Bashe si era ripreso già poche ore dopo il salvataggio, e adesso ciondolava in giro per il sottomarino con indosso una camiciola da ospedale che gli lasciava scoperta la schiena e una flebo attaccata al braccio. Avrebbe dovuto attendere un nuovo approdo per procurarsi un nuovo nastro o un nuovo elastico per capelli, quindi li teneva sciolti sulle spalle come una cascata nera. Aveva una frangia lunghissima, che gli superava di gran lunga gli occhi e che lui si ostinava a scostare ignorando i tentativi dell’unica donna della ciurma di dargli un paio di malefiche mollette.

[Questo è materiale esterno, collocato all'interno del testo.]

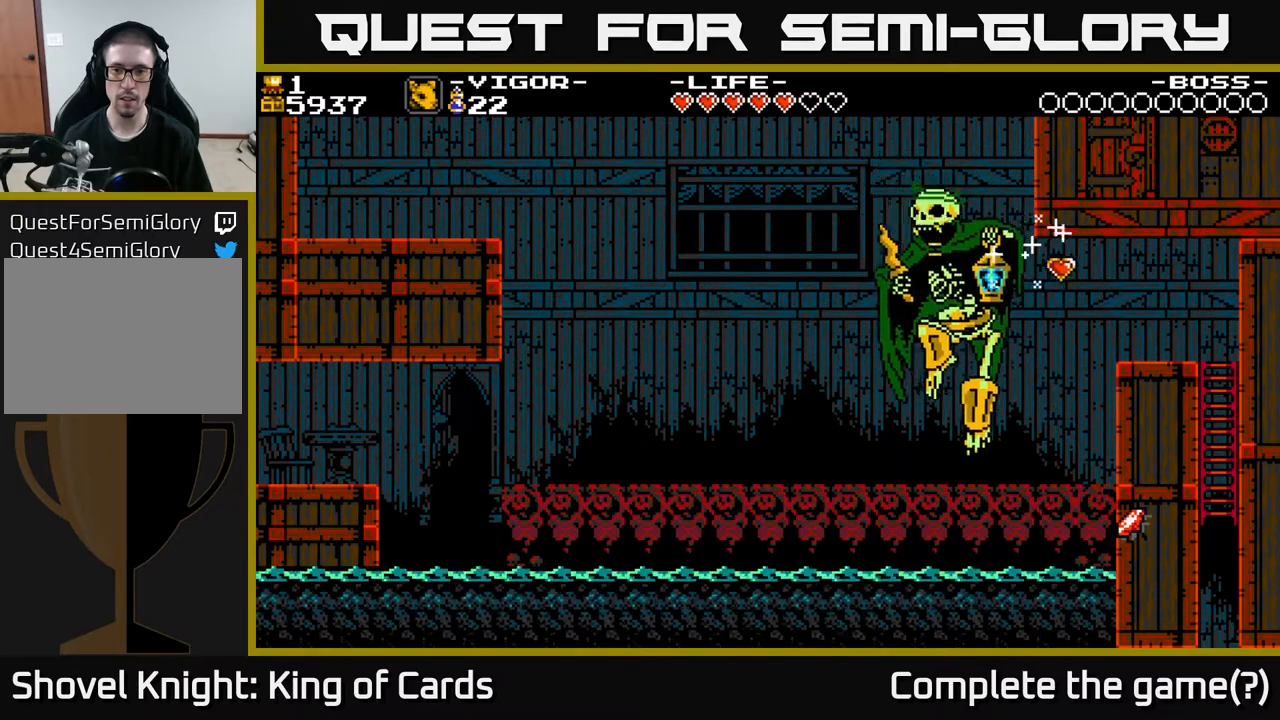
{"buttons": ["X", "DPAD_RIGHT"], "events": [[33, "DPAD_RIGHT", "up"], [350, "DPAD_RIGHT", "down"], [417, "X", "down"]]}
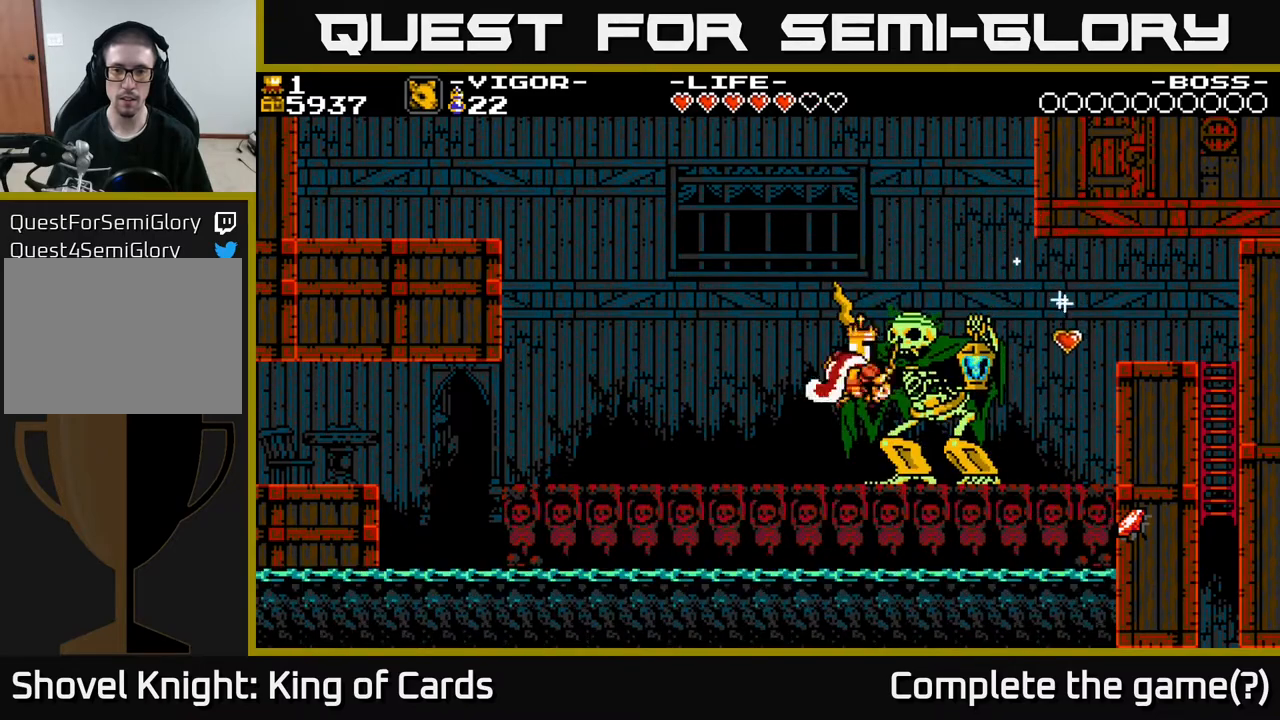
{"buttons": ["DPAD_RIGHT"], "events": [[33, "X", "up"], [150, "DPAD_RIGHT", "up"], [367, "DPAD_RIGHT", "down"], [400, "A", "down"], [417, "A", "up"]]}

Era smagrito, e questo gli dava un pallido aspetto spettrale mentre si aggirava senza meta negli asettici corridoi. Ma era felice. Felice di essere tornato a casa, con i suoi compagni e la sua nuova amica, di essere sano e salvo in un bel posto caldo, e questo lo rendeva irrequieto.  Quando vide il suo capitano dare l’ordine di risalire non resistette e corse subito sul ponte secondario, ansioso di rivedere il mare, e magari qualcosa di interessante.
E infatti qualcosa di interessante c’era. Le navi della Principessa Serpente e di Emporio Ivankov avevano accostato il sottomarino, lasciando che la donna più bella del mondo scendesse sul loro ponte principale e berciasse come un aquilotto tutte le sue pretese. Poi arrivò quel testardo uomo-pesce, Jimbee, che diede il via alla sua ennesima crociata per il bene di Rufy, mostrando le sue innumerevoli ferite ed il suo ineguagliabile desiderio di assolvere al compito designatogli dal compianto Hiken no Ace. Bashe seguì con scarso interesse i loro discorsi infarciti di vibrante pathos finché intravvide in lontananza una grande imbarcazione dalle sponde alte, con una velatura ridotta, tutta tirata a lucido, probabilmente nuova di zecca. Li raggiungevano da dietro, lenti a causa della loro ingombrante mole, ma la prima cosa che Bashe riuscì a scorgere sul loro alto ponte erano due esili figurette. La prima era una bambina dalla lunga capigliatura bionda, che si sporgeva dalla prua come per vedere meglio. L’altra era una ragazza bassa, che la teneva stretta per la vita per timore di perderla, avvolta da una nube turbinante di lunghi ricci castani. Non era possibile! Non potevano essere loro! Per nessuna ragione il Governo Mondiale avrebbe permesso loro di viaggiare liberi allo sguardo del mondo, di raccontare la loro storia. A meno che…
Le navi dei pirati erano appena salpate. “Capitano!” gridò, “Nave a poppa!”. Law con un balzo salì sul ponte secondario e osservò. Appena furono a portata di sguardo, si rese subito conto di chi erano.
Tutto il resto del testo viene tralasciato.